If you want to understand Pope Francis, it helps to know tango, soccer lingo, and colloquial Argentinian Spanish. Making sense of Francis, I propose, also requires an ability to think in hyperlinks. In other words, what he says opens paths to multiple references that further enrich and expand possibilities for interpretation. Francis plays with language and space. This is clear from the fact that his first trip outside of Rome was to Lampedusa, and most recently, in the title of his forthcoming encyclical, Fratelli tutti, to be signed in Assisi at the tomb of St. Francis.
There is no doubt about Jorge Bergoglio’s devotion to his medieval muse and namesake. From the moment his papal name was announced, his pontificate has been marked by a series of homages to the saint. Among the more obvious ones are the Umbrian words of the canticle that gave rise to his reflection on the care of creation and our common home in Laudato si’ (2015). A year ago, on the October 4 feast of the saint, the pope consecrated the Synod of Bishops of the pan-Amazon region to Francis. Soon, a much-anticipated encyclical on human belonging and solidarity will be signed on the day that Franciscans celebrate the Transitus of St. Francis, his passing from life through death to eternal life, and released publicly the following day on his feast.
Controversies abound over the title, an expression translated into English as “all brothers.” Franciscan scholars in particular point toward the Admonitions of St. Francis addressed in Latin to his fellow friars, “omnes fratres.” Admonition number 6, said to be the inspiration of the reflections that follow in the encyclical, begins, in its English translation, “Let us all, brothers, consider the Good Shepherd, who to save His sheep bore the suffering of the Cross.” As a direct quote from a document intended for a community of Franciscan friars in the thirteenth century, the reference is part of an in-house conversation. Considering Pope Francis’s memorable metaphor that calls ministers to be shepherds who need to be living with the scent of their sheep, there is definite resonance with what follows in Admonition Six: “The sheep of the Lord followed Him in tribulation and persecution and shame, in hunger and thirst, in infirmity and temptations and in all other ways.” In other words, shepherds who smell like their sheep must share the vulnerabilities, risks, and dangers of the flock. Not to be forgotten in this context are the words of the pope in an interview with Antonio Spadaro just a few months after his election: “I dream of a church that is a mother and shepherdess.”

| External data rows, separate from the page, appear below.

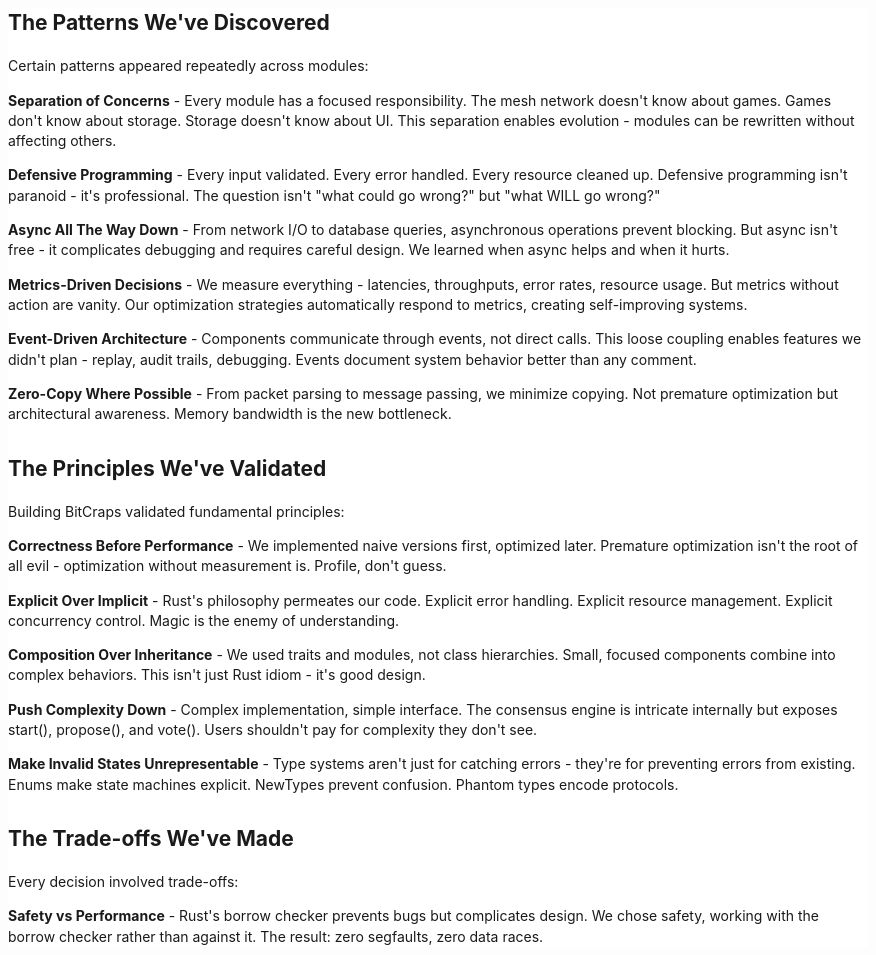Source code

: ## The Patterns We've Discovered

Certain patterns appeared repeatedly across modules:

**Separation of Concerns** - Every module has a focused responsibility. The mesh network doesn't know about games. Games don't know about storage. Storage doesn't know about UI. This separation enables evolution - modules can be rewritten without affecting others.

**Defensive Programming** - Every input validated. Every error handled. Every resource cleaned up. Defensive programming isn't paranoid - it's professional. The question isn't "what could go wrong?" but "what WILL go wrong?"

**Async All The Way Down** - From network I/O to database queries, asynchronous operations prevent blocking. But async isn't free - it complicates debugging and requires careful design. We learned when async helps and when it hurts.

**Metrics-Driven Decisions** - We measure everything - latencies, throughputs, error rates, resource usage. But metrics without action are vanity. Our optimization strategies automatically respond to metrics, creating self-improving systems.

**Event-Driven Architecture** - Components communicate through events, not direct calls. This loose coupling enables features we didn't plan - replay, audit trails, debugging. Events document system behavior better than any comment.

**Zero-Copy Where Possible** - From packet parsing to message passing, we minimize copying. Not premature optimization but architectural awareness. Memory bandwidth is the new bottleneck.

## The Principles We've Validated

Building BitCraps validated fundamental principles:

**Correctness Before Performance** - We implemented naive versions first, optimized later. Premature optimization isn't the root of all evil - optimization without measurement is. Profile, don't guess.

**Explicit Over Implicit** - Rust's philosophy permeates our code. Explicit error handling. Explicit resource management. Explicit concurrency control. Magic is the enemy of understanding.

**Composition Over Inheritance** - We used traits and modules, not class hierarchies. Small, focused components combine into complex behaviors. This isn't just Rust idiom - it's good design.

**Push Complexity Down** - Complex implementation, simple interface. The consensus engine is intricate internally but exposes start(), propose(), and vote(). Users shouldn't pay for complexity they don't see.

**Make Invalid States Unrepresentable** - Type systems aren't just for catching errors - they're for preventing errors from existing. Enums make state machines explicit. NewTypes prevent confusion. Phantom types encode protocols.

## The Trade-offs We've Made

Every decision involved trade-offs:

**Safety vs Performance** - Rust's borrow checker prevents bugs but complicates design. We chose safety, working with the borrow checker rather than against it. The result: zero segfaults, zero data races.
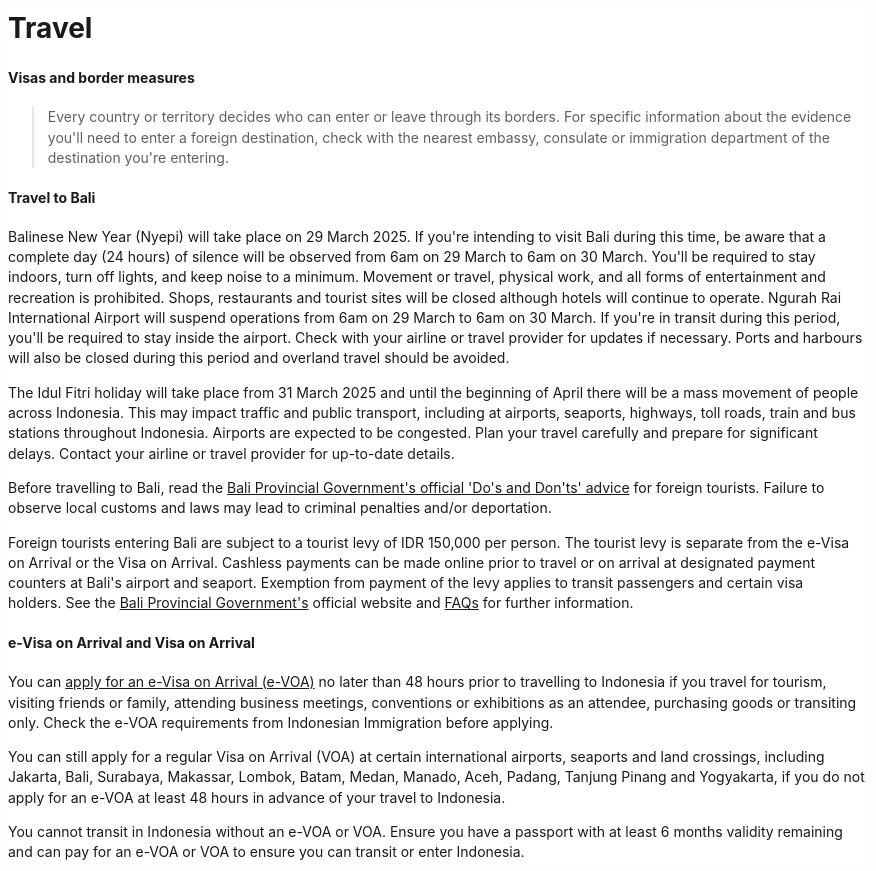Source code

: # Travel

#### Visas and border measures

> Every country or territory decides who can enter or leave through its borders. For specific information about the evidence you'll need to enter a foreign destination, check with the nearest embassy, consulate or immigration department of the destination you're entering.

#### Travel to Bali

Balinese New Year (Nyepi) will take place on 29 March 2025. If you're intending to visit Bali during this time, be aware that a complete day (24 hours) of silence will be observed from 6am on 29 March to 6am on 30 March. You'll be required to stay indoors, turn off lights, and keep noise to a minimum. Movement or travel, physical work, and all forms of entertainment and recreation is prohibited. Shops, restaurants and tourist sites will be closed although hotels will continue to operate. Ngurah Rai International Airport will suspend operations from 6am on 29 March to 6am on 30 March. If you're in transit during this period, you'll be required to stay inside the airport. Check with your airline or travel provider for updates if necessary. Ports and harbours will also be closed during this period and overland travel should be avoided.

The Idul Fitri holiday will take place from 31 March 2025 and until the beginning of April there will be a mass movement of people across Indonesia. This may impact traffic and public transport, including at airports, seaports, highways, toll roads, train and bus stations throughout Indonesia. Airports are expected to be congested. Plan your travel carefully and prepare for significant delays. Contact your airline or travel provider for up-to-date details.

Before travelling to Bali, read the [Bali Provincial Government's official 'Do's and Don'ts' advice](https://lovebali.baliprov.go.id/article/detail/1686289659500/the-provincial-government-of-bali-issued-an-official-%E2%80%9Cdo-and-don%E2%80%99t%E2%80%9D-card-for-foreign-tourist-while-in-bali) for foreign tourists. Failure to observe local customs and laws may lead to criminal penalties and/or deportation.

Foreign tourists entering Bali are subject to a tourist levy of IDR 150,000 per person. The tourist levy is separate from the e-Visa on Arrival or the Visa on Arrival. Cashless payments can be made online prior to travel or on arrival at designated payment counters at Bali's airport and seaport. Exemption from payment of the levy applies to transit passengers and certain visa holders. See the [Bali Provincial Government's](https://lovebali.baliprov.go.id/home) official website and [FAQs](https://lovebali.baliprov.go.id/faq) for further information.

#### e-Visa on Arrival and Visa on Arrival

You can [apply for an e-Visa on Arrival (e-VOA)](https://evisa.imigrasi.go.id/) no later than 48 hours prior to travelling to Indonesia if you travel for tourism, visiting friends or family, attending business meetings, conventions or exhibitions as an attendee, purchasing goods or transiting only. Check the e-VOA requirements from Indonesian Immigration before applying.

You can still apply for a regular Visa on Arrival (VOA) at certain international airports, seaports and land crossings, including Jakarta, Bali, Surabaya, Makassar, Lombok, Batam, Medan, Manado, Aceh, Padang, Tanjung Pinang and Yogyakarta, if you do not apply for an e-VOA at least 48 hours in advance of your travel to Indonesia.

You cannot transit in Indonesia without an e-VOA or VOA. Ensure you have a passport with at least 6 months validity remaining and can pay for an e-VOA or VOA to ensure you can transit or enter Indonesia.
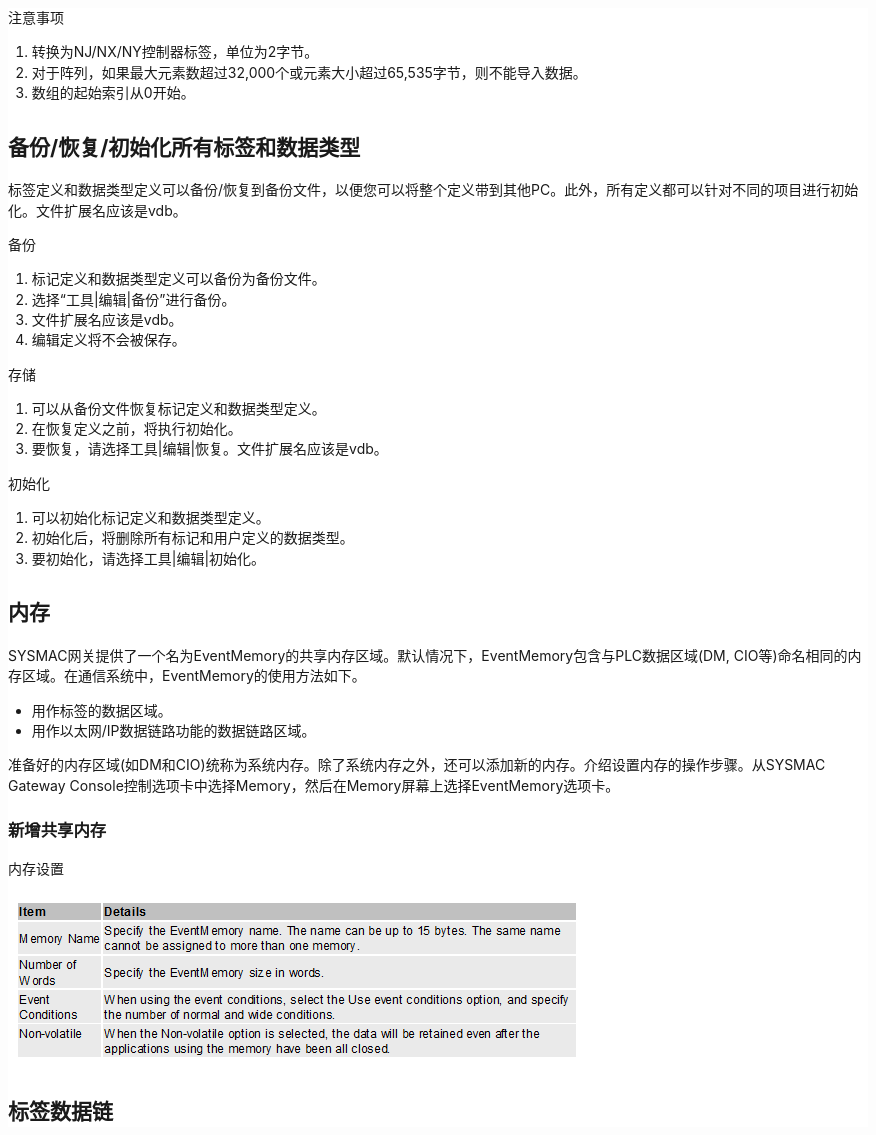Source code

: 注意事项

1. 转换为NJ/NX/NY控制器标签，单位为2字节。
2. 对于阵列，如果最大元素数超过32,000个或元素大小超过65,535字节，则不能导入数据。
3. 数组的起始索引从0开始。

## 备份/恢复/初始化所有标签和数据类型

标签定义和数据类型定义可以备份/恢复到备份文件，以便您可以将整个定义带到其他PC。此外，所有定义都可以针对不同的项目进行初始化。文件扩展名应该是vdb。

备份

1. 标记定义和数据类型定义可以备份为备份文件。
2. 选择“工具|编辑|备份”进行备份。
3. 文件扩展名应该是vdb。
4. 编辑定义将不会被保存。

存储

1. 可以从备份文件恢复标记定义和数据类型定义。
2. 在恢复定义之前，将执行初始化。
3. 要恢复，请选择工具|编辑|恢复。文件扩展名应该是vdb。

初始化

1. 可以初始化标记定义和数据类型定义。
2. 初始化后，将删除所有标记和用户定义的数据类型。
3. 要初始化，请选择工具|编辑|初始化。

## 内存

SYSMAC网关提供了一个名为EventMemory的共享内存区域。默认情况下，EventMemory包含与PLC数据区域(DM, CIO等)命名相同的内存区域。在通信系统中，EventMemory的使用方法如下。

- 用作标签的数据区域。
- 用作以太网/IP数据链路功能的数据链路区域。

准备好的内存区域(如DM和CIO)统称为系统内存。除了系统内存之外，还可以添加新的内存。介绍设置内存的操作步骤。从SYSMAC Gateway Console控制选项卡中选择Memory，然后在Memory屏幕上选择EventMemory选项卡。

### 新增共享内存

内存设置

![image-20240929090523701](./%E9%80%9A%E4%BF%A1%E5%8D%8F%E8%AE%AE%E7%9F%A5%E8%AF%86%E7%82%B9.assets/image-20240929090523701.png)

## 标签数据链
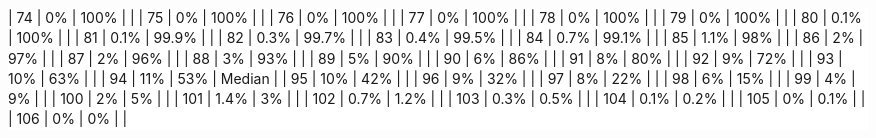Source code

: | 74 | 0% | 100% |  |
| 75 | 0% | 100% |  |
| 76 | 0% | 100% |  |
| 77 | 0% | 100% |  |
| 78 | 0% | 100% |  |
| 79 | 0% | 100% |  |
| 80 | 0.1% | 100% |  |
| 81 | 0.1% | 99.9% |  |
| 82 | 0.3% | 99.7% |  |
| 83 | 0.4% | 99.5% |  |
| 84 | 0.7% | 99.1% |  |
| 85 | 1.1% | 98% |  |
| 86 | 2% | 97% |  |
| 87 | 2% | 96% |  |
| 88 | 3% | 93% |  |
| 89 | 5% | 90% |  |
| 90 | 6% | 86% |  |
| 91 | 8% | 80% |  |
| 92 | 9% | 72% |  |
| 93 | 10% | 63% |  |
| 94 | 11% | 53% | Median |
| 95 | 10% | 42% |  |
| 96 | 9% | 32% |  |
| 97 | 8% | 22% |  |
| 98 | 6% | 15% |  |
| 99 | 4% | 9% |  |
| 100 | 2% | 5% |  |
| 101 | 1.4% | 3% |  |
| 102 | 0.7% | 1.2% |  |
| 103 | 0.3% | 0.5% |  |
| 104 | 0.1% | 0.2% |  |
| 105 | 0% | 0.1% |  |
| 106 | 0% | 0% |  |
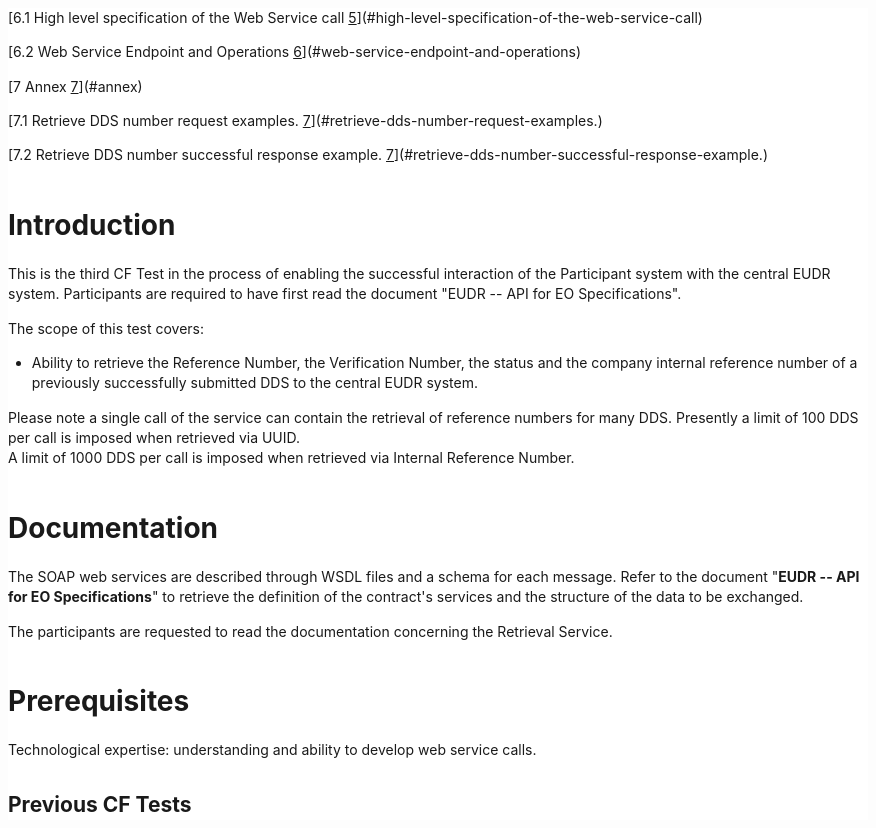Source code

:[6.1 High level specification of the Web Service call
[5](#high-level-specification-of-the-web-service-call)](#high-level-specification-of-the-web-service-call)

[6.2 Web Service Endpoint and Operations
[6](#web-service-endpoint-and-operations)](#web-service-endpoint-and-operations)

[7 Annex [7](#annex)](#annex)

[7.1 Retrieve DDS number request examples.
[7](#retrieve-dds-number-request-examples.)](#retrieve-dds-number-request-examples.)

[7.2 Retrieve DDS number successful response example.
[7](#retrieve-dds-number-successful-response-example.)](#retrieve-dds-number-successful-response-example.)

# Introduction

This is the third CF Test in the process of enabling the successful
interaction of the Participant system with the central EUDR system.
Participants are required to have first read the document "EUDR -- API
for EO Specifications".

The scope of this test covers:

-   Ability to retrieve the Reference Number, the Verification Number,
    the status and the company internal reference number of a previously
    successfully submitted DDS to the central EUDR system.

Please note a single call of the service can contain the retrieval of
reference numbers for many DDS. Presently a limit of 100 DDS per call is
imposed when retrieved via UUID.\
A limit of 1000 DDS per call is imposed when retrieved via Internal
Reference Number.

# Documentation

The SOAP web services are described through WSDL files and a schema for
each message. Refer to the document "**EUDR -- API for EO
Specifications**" to retrieve the definition of the contract's services
and the structure of the data to be exchanged.

The participants are requested to read the documentation concerning the
Retrieval Service.

# Prerequisites

Technological expertise: understanding and ability to develop web
service calls.

## Previous CF Tests
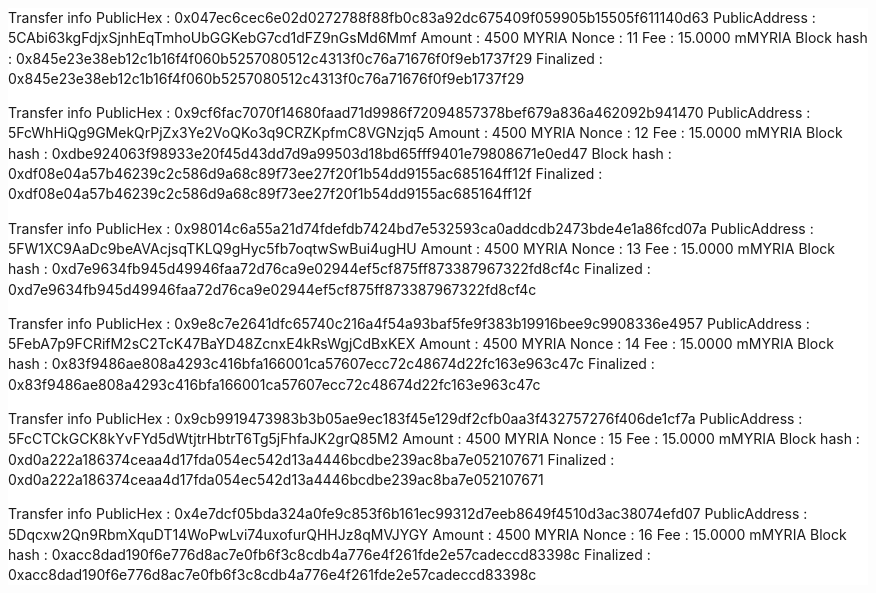 Transfer info
	PublicHex     : 0x047ec6cec6e02d0272788f88fb0c83a92dc675409f059905b15505f611140d63
	PublicAddress : 5CAbi63kgFdjxSjnhEqTmhoUbGGKebG7cd1dFZ9nGsMd6Mmf
	Amount        : 4500 MYRIA
	Nonce         : 11
	Fee           : 15.0000 mMYRIA
	Block hash    : 0x845e23e38eb12c1b16f4f060b5257080512c4313f0c76a71676f0f9eb1737f29
	Finalized     : 0x845e23e38eb12c1b16f4f060b5257080512c4313f0c76a71676f0f9eb1737f29

Transfer info
	PublicHex     : 0x9cf6fac7070f14680faad71d9986f72094857378bef679a836a462092b941470
	PublicAddress : 5FcWhHiQg9GMekQrPjZx3Ye2VoQKo3q9CRZKpfmC8VGNzjq5
	Amount        : 4500 MYRIA
	Nonce         : 12
	Fee           : 15.0000 mMYRIA
	Block hash    : 0xdbe924063f98933e20f45d43dd7d9a99503d18bd65fff9401e79808671e0ed47
	Block hash    : 0xdf08e04a57b46239c2c586d9a68c89f73ee27f20f1b54dd9155ac685164ff12f
	Finalized     : 0xdf08e04a57b46239c2c586d9a68c89f73ee27f20f1b54dd9155ac685164ff12f

Transfer info
	PublicHex     : 0x98014c6a55a21d74fdefdb7424bd7e532593ca0addcdb2473bde4e1a86fcd07a
	PublicAddress : 5FW1XC9AaDc9beAVAcjsqTKLQ9gHyc5fb7oqtwSwBui4ugHU
	Amount        : 4500 MYRIA
	Nonce         : 13
	Fee           : 15.0000 mMYRIA
	Block hash    : 0xd7e9634fb945d49946faa72d76ca9e02944ef5cf875ff873387967322fd8cf4c
	Finalized     : 0xd7e9634fb945d49946faa72d76ca9e02944ef5cf875ff873387967322fd8cf4c

Transfer info
	PublicHex     : 0x9e8c7e2641dfc65740c216a4f54a93baf5fe9f383b19916bee9c9908336e4957
	PublicAddress : 5FebA7p9FCRifM2sC2TcK47BaYD48ZcnxE4kRsWgjCdBxKEX
	Amount        : 4500 MYRIA
	Nonce         : 14
	Fee           : 15.0000 mMYRIA
	Block hash    : 0x83f9486ae808a4293c416bfa166001ca57607ecc72c48674d22fc163e963c47c
	Finalized     : 0x83f9486ae808a4293c416bfa166001ca57607ecc72c48674d22fc163e963c47c

Transfer info
	PublicHex     : 0x9cb9919473983b3b05ae9ec183f45e129df2cfb0aa3f432757276f406de1cf7a
	PublicAddress : 5FcCTCkGCK8kYvFYd5dWtjtrHbtrT6Tg5jFhfaJK2grQ85M2
	Amount        : 4500 MYRIA
	Nonce         : 15
	Fee           : 15.0000 mMYRIA
	Block hash    : 0xd0a222a186374ceaa4d17fda054ec542d13a4446bcdbe239ac8ba7e052107671
	Finalized     : 0xd0a222a186374ceaa4d17fda054ec542d13a4446bcdbe239ac8ba7e052107671

Transfer info
	PublicHex     : 0x4e7dcf05bda324a0fe9c853f6b161ec99312d7eeb8649f4510d3ac38074efd07
	PublicAddress : 5Dqcxw2Qn9RbmXquDT14WoPwLvi74uxofurQHHJz8qMVJYGY
	Amount        : 4500 MYRIA
	Nonce         : 16
	Fee           : 15.0000 mMYRIA
	Block hash    : 0xacc8dad190f6e776d8ac7e0fb6f3c8cdb4a776e4f261fde2e57cadeccd83398c
	Finalized     : 0xacc8dad190f6e776d8ac7e0fb6f3c8cdb4a776e4f261fde2e57cadeccd83398c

While some have expressed legitimate concerns about the current title, I am intrigued as to why Fratelli tutti will remain in Italian, across all translations, when the Admonitions were composed in Latin. As I wrote earlier this year in my commentary on Querida Amazonia, Francis uses languages to signal intimacy. In a 2014 video to soccer teams participating in the “Match for Peace,” the pope apologized for delivering his message entirely in Spanish. This language, he explained, was the one of his heart, “es el idioma de mi corazón.” Like the upcoming encyclical, his 2020 post-synodal apostolic exhortation bears an untranslated title, Querida Amazonia, in Spanish. I believe that this is one way he communicates how dear this particular place, its issues, and its people are to his heart.